Récemment, un cas de « porte tournante » a fait tout de même un peu de bruit dans les arcanes européens. Dans un article publié dans le Canard Enchainé le 23 novembre dernier, intitulé « le pantouflage qui fait un tabac à Bruxelles », la journaliste Isabelle Barré rappelait ainsi une statistique établie en 2020 par l’ONG Corporate Europe Observatory : sur 951 demandes de départ dans le privé de fonctionnaires et contractuels, la Commission européenne en avait validé 945, soit un taux de 0,63 % de refus seulement. Un taux infinitésimal qui interroge tant plusieurs affaires, médiatisées a posteriori, apparaît ainsi comme particulièrement sensible. Dans son article, le Canard Enchainé mentionne l’exemple du cas Dentsu Tracking/Jan Hoffmann. Dentsu Tracking est l’entreprise en charge de l’élaboration d’un système européen de traçabilité des produits du tabac destiné théoriquement à lutter contre les trafics de tabac. Un marché stratégique, car la contrebande de tabac coûte chaque année des dizaines de milliards d’euros aux contribuables européens. Jan Hoffmann, un ancien haut fonctionnaire de la DG Santé de la Commission européenne, parti rejoindre Dentsu Tracking à un poste stratégique. Le système mis en œuvre est critiqué de toute part. Jugé non conforme aux exigences de l’Organisation mondiale de la Santé, peu efficace et très faiblement générateur de recettes pour les États membres et les contribuables européens, qui perdent chaque année plusieurs milliards d’euros de recettes fiscales. « L’Union européenne a même réussi à se ridiculiser en mettant en place un système de contrôle qui a été élaboré par les vendeurs de cigarettes qu’eux-mêmes contrôlent », s’indigne Olivier Milleron, cardiologue hospitalier, dans les pages de Libération.

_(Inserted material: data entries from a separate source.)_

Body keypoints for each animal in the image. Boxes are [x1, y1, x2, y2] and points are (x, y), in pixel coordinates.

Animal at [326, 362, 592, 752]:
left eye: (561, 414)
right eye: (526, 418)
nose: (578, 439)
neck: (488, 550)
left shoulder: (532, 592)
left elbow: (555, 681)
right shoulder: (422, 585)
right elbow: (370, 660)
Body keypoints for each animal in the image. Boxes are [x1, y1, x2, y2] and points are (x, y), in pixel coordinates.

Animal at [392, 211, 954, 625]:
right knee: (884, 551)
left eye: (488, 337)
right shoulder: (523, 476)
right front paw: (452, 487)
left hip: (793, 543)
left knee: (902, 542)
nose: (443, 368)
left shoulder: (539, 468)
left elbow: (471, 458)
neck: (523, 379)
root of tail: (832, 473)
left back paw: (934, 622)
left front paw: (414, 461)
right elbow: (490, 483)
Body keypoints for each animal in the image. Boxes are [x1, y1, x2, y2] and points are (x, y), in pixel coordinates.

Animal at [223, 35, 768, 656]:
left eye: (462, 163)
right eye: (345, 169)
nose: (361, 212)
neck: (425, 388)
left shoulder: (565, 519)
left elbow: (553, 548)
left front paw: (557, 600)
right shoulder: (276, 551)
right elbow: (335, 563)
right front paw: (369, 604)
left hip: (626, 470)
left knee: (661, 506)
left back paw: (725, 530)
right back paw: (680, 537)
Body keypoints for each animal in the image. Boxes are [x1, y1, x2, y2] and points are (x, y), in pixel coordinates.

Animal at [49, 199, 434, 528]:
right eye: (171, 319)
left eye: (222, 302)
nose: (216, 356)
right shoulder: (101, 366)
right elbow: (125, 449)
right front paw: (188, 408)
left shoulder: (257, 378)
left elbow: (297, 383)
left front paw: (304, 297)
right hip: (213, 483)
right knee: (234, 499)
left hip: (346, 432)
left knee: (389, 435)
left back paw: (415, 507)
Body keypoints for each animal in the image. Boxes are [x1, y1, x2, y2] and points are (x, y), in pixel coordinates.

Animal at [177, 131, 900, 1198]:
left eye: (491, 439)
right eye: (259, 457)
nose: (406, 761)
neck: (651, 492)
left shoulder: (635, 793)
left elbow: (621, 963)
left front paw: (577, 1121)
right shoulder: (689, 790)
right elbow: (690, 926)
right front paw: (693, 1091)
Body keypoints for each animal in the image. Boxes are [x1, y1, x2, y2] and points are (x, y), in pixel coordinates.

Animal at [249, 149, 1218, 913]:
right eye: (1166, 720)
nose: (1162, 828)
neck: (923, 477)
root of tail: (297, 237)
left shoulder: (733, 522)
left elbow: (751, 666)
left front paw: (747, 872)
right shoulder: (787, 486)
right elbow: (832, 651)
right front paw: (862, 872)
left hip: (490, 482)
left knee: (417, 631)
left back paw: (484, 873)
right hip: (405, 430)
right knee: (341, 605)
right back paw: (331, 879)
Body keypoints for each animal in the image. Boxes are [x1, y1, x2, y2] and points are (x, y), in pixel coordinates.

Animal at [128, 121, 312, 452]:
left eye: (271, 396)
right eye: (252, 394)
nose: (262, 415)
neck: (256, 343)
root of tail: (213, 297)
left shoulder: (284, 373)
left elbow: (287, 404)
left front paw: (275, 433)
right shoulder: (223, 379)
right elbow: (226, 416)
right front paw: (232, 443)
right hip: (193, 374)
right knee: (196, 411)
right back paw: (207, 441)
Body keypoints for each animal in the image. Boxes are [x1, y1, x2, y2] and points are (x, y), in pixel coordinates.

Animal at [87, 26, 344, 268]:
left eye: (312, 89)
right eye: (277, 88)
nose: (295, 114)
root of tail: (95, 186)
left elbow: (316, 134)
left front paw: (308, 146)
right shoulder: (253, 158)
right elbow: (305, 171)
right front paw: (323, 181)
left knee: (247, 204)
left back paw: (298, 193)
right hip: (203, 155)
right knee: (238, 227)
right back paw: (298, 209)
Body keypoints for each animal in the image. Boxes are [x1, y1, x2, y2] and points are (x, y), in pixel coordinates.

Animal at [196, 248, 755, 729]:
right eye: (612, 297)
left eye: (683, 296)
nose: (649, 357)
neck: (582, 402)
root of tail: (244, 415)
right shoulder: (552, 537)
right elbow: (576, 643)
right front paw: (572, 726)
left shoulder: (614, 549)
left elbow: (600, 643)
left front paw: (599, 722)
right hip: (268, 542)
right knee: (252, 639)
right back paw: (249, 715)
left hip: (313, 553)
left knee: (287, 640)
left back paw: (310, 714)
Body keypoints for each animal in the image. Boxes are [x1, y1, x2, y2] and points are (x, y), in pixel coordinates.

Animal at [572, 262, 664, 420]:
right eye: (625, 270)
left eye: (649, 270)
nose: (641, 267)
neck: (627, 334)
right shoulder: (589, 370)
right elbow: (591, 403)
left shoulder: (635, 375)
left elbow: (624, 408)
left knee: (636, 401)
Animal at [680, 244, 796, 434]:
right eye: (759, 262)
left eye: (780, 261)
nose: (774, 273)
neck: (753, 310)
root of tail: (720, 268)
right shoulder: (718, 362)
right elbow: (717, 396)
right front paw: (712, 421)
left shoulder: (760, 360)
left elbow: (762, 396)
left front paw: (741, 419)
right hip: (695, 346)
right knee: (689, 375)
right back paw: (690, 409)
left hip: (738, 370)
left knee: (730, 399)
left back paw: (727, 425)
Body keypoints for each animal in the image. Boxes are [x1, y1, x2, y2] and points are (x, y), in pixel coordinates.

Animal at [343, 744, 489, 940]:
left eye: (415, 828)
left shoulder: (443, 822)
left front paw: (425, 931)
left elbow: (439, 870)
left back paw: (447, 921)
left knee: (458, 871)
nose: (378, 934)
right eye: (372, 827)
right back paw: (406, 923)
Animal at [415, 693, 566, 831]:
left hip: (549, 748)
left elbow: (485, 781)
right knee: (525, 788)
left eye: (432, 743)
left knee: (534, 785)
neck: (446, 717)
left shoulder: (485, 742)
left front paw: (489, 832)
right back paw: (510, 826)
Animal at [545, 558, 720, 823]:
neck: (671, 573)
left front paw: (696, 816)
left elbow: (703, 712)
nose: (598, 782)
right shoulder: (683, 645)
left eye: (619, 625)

Si la médiatrice européenne n’a pas encore annoncé mener des investigations poussées sur le cas Jan Hoffmann, il apparaît nécessaire de déployer tous les efforts pour mettre à jour d’éventuels « QatarGate d’ordre privé » conclus ces dernières années. Une mission qui pourrait être confiée à Emily O’Reilly et au Parquet européen, si une judiciarisation est nécessaire dans certains cas. L’occasion aussi d’adopter des règles tangibles, immuables et incontournables qui pourraient permettre aux citoyens de reprendre confiance dans les institutions européennes. 18 mois avant les prochaines élections européennes, qui pourraient sonner le triomphe des populismes, l’urgence semble bien présente.